For years, this landlocked communist nation has played second fiddle to Thailand. Now, Laos’ ecotourism industry has exploded. Once-sleepy townships like Luang Prabang attract thousands of visitors per year. The village of Vang Vieng, nestled beneath breathtaking crags, is an epicenter of touristy pastimes like rope swings, hot air balloons and “tubing”—riding inner tubes down the river, cocktail in hand.But Laos is also one of the least developed nations in Asia, with 70% of its land covered by dense rainforest. Laos’ many animal preserves and national parks are home to Asian pachyderms, Indo-Chinese tigers, marbled cats and the ultra-rare Irrawaddy dolphin, a freshwater species that frolics in the Mekong.
For serious outdoorspeople, Laos is a vast playground of guided trekking, mountain biking and backwoods elephant rides. Visitors can zip-line through the jungle canopy, kayak the rivers or scale the incomparable Laotian cliffs. Most of these activities have emerged in the past few years, and trips tend to be environmentally low-impact. And for many Lao citizens, ecotourism provides a high-skill alternative to a life hunched over rice paddies.
Meanwhile, if Lao entrepreneurs are smart, they’ll avoid Thailand’s mistakes: over-development, displacement of indigenous people and commodification of everything in sight.
I rented my bike from Green Discovery Laos, an agency that specializes in adventure travel and ecotourism. Founded in 2000, Green Discovery has branches across Laos, and visitors can try everything from motorcycle excursions to self-guided caving. I asked to rent a decent bicycle. Although Green Discovery doesn’t rent bicycles on their own, the agent brokered a rental through a separate company. The bike cost $8, a steep price for Laos (guesthouse bikes can be rented for $1 a day). But the mountain bike proved to be the best I’d ever ridden.
The best part of trekking in Laos is the people: No matter how far off the beaten track you venture, villagers treat guests with the utmost hospitality. Laotians are laidback by nature, but they are also generous and good-humored. Street crime is almost nonexistent, buses make it easy to get around, and everywhere you go, you are greeted with a smile and a “Saabaidee!”

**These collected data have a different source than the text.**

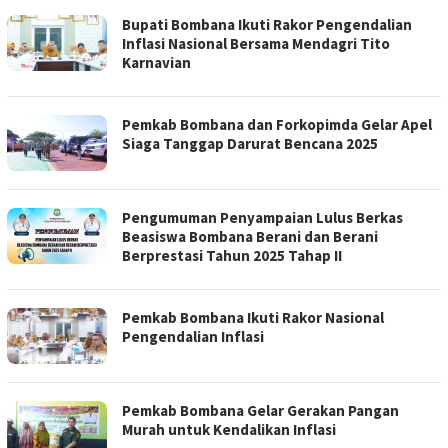
Bupati Bombana Ikuti Rakor Pengendalian
Inflasi Nasional Bersama Mendagri Tito
Karnavian
Pemkab Bombana dan Forkopimda Gelar Apel
Siaga Tanggap Darurat Bencana 2025
Pengumuman Penyampaian Lulus Berkas
Beasiswa Bombana Berani dan Berani
Berprestasi Tahun 2025 Tahap II
Pemkab Bombana Ikuti Rakor Nasional
Pengendalian Inflasi
Pemkab Bombana Gelar Gerakan Pangan
Murah untuk Kendalikan Inflasi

Not everyone is happy about the influx of tourists. Laos may be poor and behind the times, but purists scowl at farang tromping through fragile villages and ancient temples. Vang Vieng has a reputation for psychedelic pizzas and rowdy nightlife, and even the almsgiving to Buddhist monks has been commercialized. Of all travelers, ecotourists are by far the most welcomed, given their interest in Laos’ natural wonders—woodlands, waterfalls and limitless biodiversity.

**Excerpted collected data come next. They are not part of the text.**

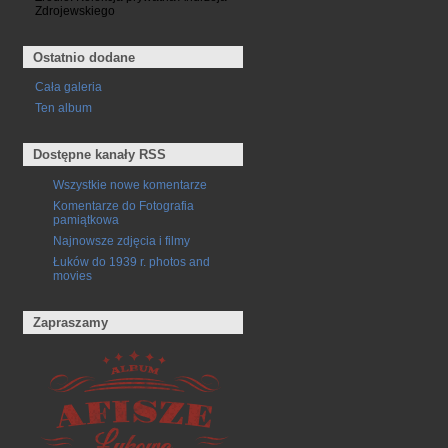
Zdrojewskiego
Ostatnio dodane
Cała galeria
Ten album
Dostępne kanały RSS
Wszystkie nowe komentarze
Komentarze do Fotografia
pamiątkowa
Najnowsze zdjęcia i filmy
Łuków do 1939 r. photos and
movies
Zapraszamy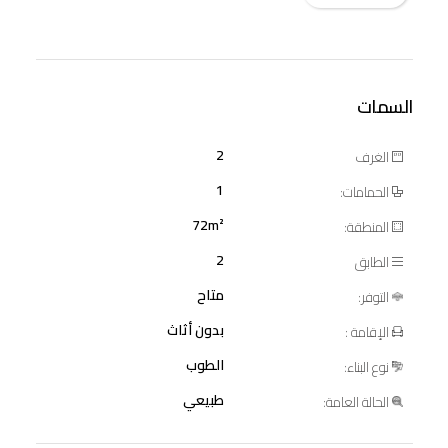
السمات
2
الغرف
1
الحمامات:
72m²
المنطقة:
2
الطابق
متاح
التوفر:
بدون أثاث
الإقامة :
الطوب
نوع البناء:
طبيعي
الحالة العامة:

When I finally coasted into Pak Ou, I found a village in transition: Parts had become a tourist trap, with requisite rows of souvenir shops and noodle shacks. But Pak Ou was still a functional village, where real families lived and worked. And when I reached the riverbank, the dramatic Pak Ou cliffs beckoned across the water. Open borders may change the face of Laos, but when it comes to the country’s natural treasures, ecotourism may also keep them intact.